### YOUR OBJECTIVE
Report only how many lines below include "right".
(Beginning of DATA EXTRACTS)
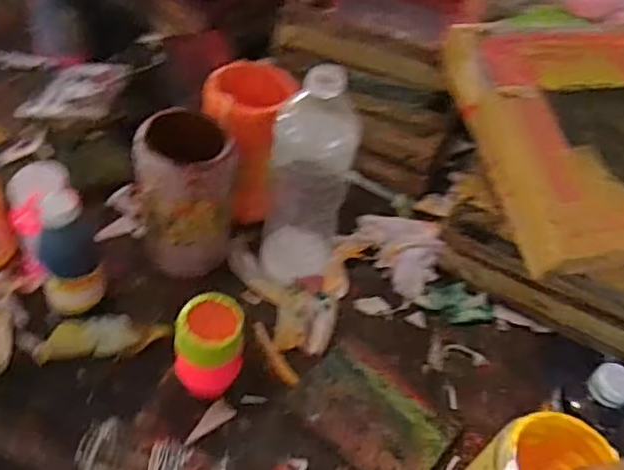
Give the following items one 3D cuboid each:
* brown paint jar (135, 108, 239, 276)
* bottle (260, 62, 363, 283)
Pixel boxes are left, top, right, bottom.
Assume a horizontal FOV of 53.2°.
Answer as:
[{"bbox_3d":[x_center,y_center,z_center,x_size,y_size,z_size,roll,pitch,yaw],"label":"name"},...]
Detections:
[{"bbox_3d":[-0.123,-0.044,0.628,0.094,0.138,0.098,5,50,-6],"label":"brown paint jar"},{"bbox_3d":[-0.003,-0.050,0.613,0.079,0.232,0.073,13,49,0],"label":"bottle"}]

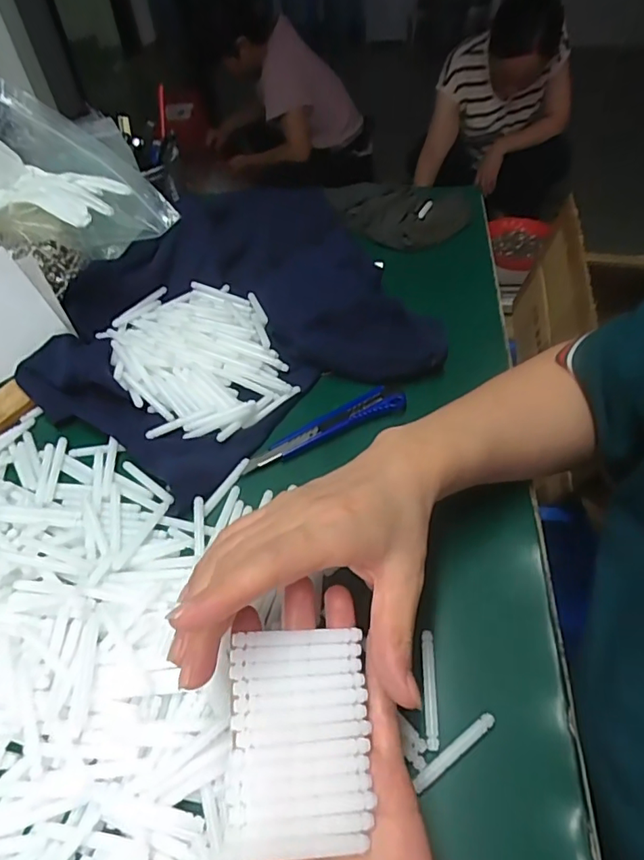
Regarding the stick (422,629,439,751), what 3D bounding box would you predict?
[{"bbox_3d":[0.057,0.135,0.283,0.006,0.004,0.058,3,49,3],"label":"stick"}]

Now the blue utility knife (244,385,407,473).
[{"bbox_3d":[0.001,-0.005,0.411,0.131,0.015,0.024,-20,52,-16],"label":"blue utility knife"}]

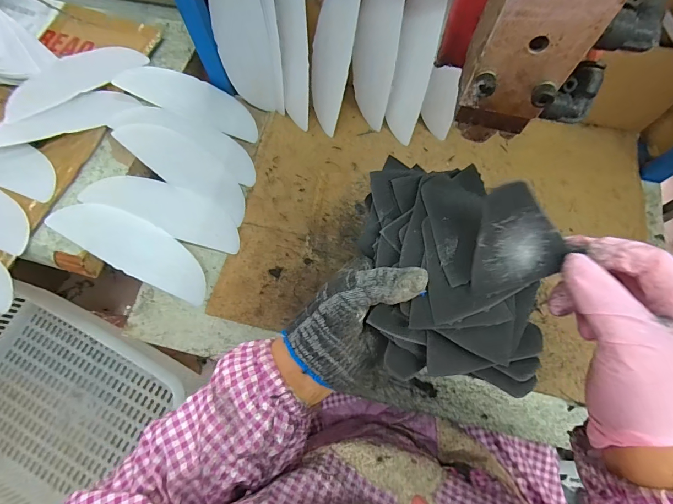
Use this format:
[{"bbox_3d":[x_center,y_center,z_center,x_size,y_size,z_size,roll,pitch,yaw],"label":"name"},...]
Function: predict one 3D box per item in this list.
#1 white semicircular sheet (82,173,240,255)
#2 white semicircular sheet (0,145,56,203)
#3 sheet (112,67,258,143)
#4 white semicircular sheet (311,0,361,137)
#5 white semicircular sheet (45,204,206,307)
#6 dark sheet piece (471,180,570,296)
[{"bbox_3d":[-0.217,-0.056,0.472,0.192,0.010,0.063,22,72,-11],"label":"white semicircular sheet"},{"bbox_3d":[-0.436,-0.119,0.461,0.177,0.011,0.060,19,73,7],"label":"white semicircular sheet"},{"bbox_3d":[-0.204,-0.220,0.519,0.192,0.006,0.064,22,72,-12],"label":"sheet"},{"bbox_3d":[-0.007,-0.257,0.476,0.064,0.189,0.006,34,43,26],"label":"white semicircular sheet"},{"bbox_3d":[-0.247,-0.005,0.452,0.193,0.008,0.064,33,74,-11],"label":"white semicircular sheet"},{"bbox_3d":[0.112,-0.006,0.220,0.050,0.073,0.004,0,27,5],"label":"dark sheet piece"}]

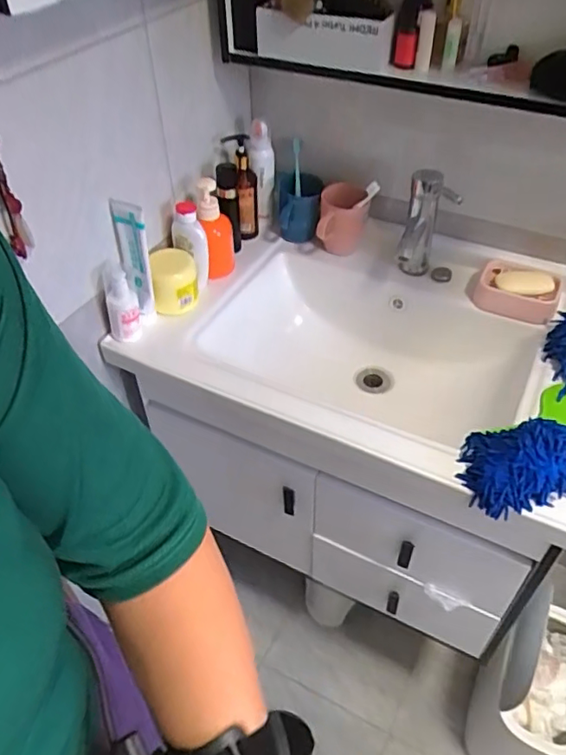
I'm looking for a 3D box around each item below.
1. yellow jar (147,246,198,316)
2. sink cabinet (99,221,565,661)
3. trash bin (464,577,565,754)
[{"bbox_3d":[-0.168,-0.151,0.916,0.068,0.078,0.072,-7,46,-6],"label":"yellow jar"},{"bbox_3d":[0.166,0.048,1.022,0.644,0.411,0.484,22,50,21],"label":"sink cabinet"},{"bbox_3d":[0.464,0.548,1.047,0.167,0.384,0.255,21,50,20],"label":"trash bin"}]

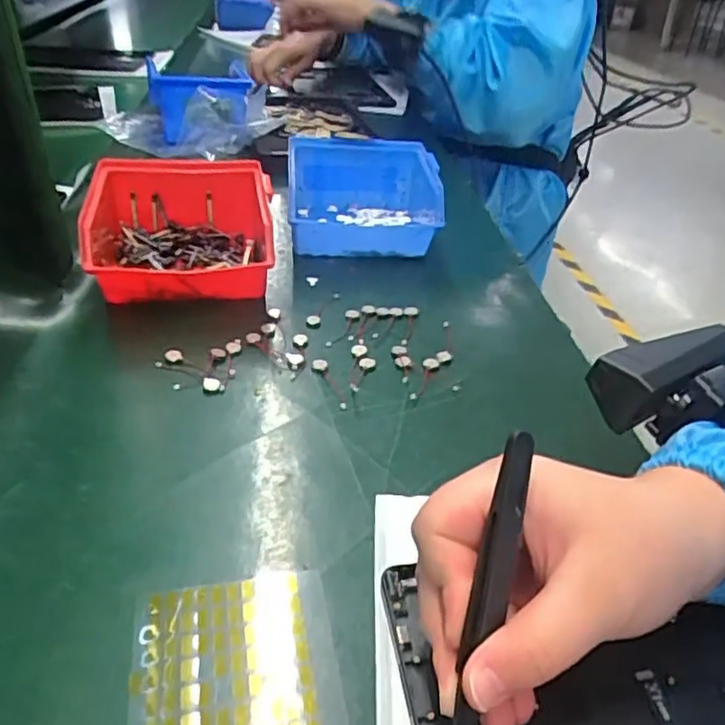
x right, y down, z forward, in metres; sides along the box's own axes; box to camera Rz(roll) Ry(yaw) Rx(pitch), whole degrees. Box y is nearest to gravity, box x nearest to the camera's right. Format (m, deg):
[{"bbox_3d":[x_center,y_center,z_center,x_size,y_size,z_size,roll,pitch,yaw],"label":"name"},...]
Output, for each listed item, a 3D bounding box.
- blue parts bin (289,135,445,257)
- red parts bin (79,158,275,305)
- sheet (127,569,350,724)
[{"bbox_3d":[0.002,-0.138,0.545,0.122,0.069,0.136,3,35,-3],"label":"blue parts bin"},{"bbox_3d":[-0.132,-0.092,0.461,0.131,0.067,0.133,-4,36,-12],"label":"red parts bin"},{"bbox_3d":[-0.045,0.118,0.231,0.074,0.004,0.090,-4,36,-12],"label":"sheet"}]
(End of DATA EXTRACTS)
### EXERCISE RESPONSE
2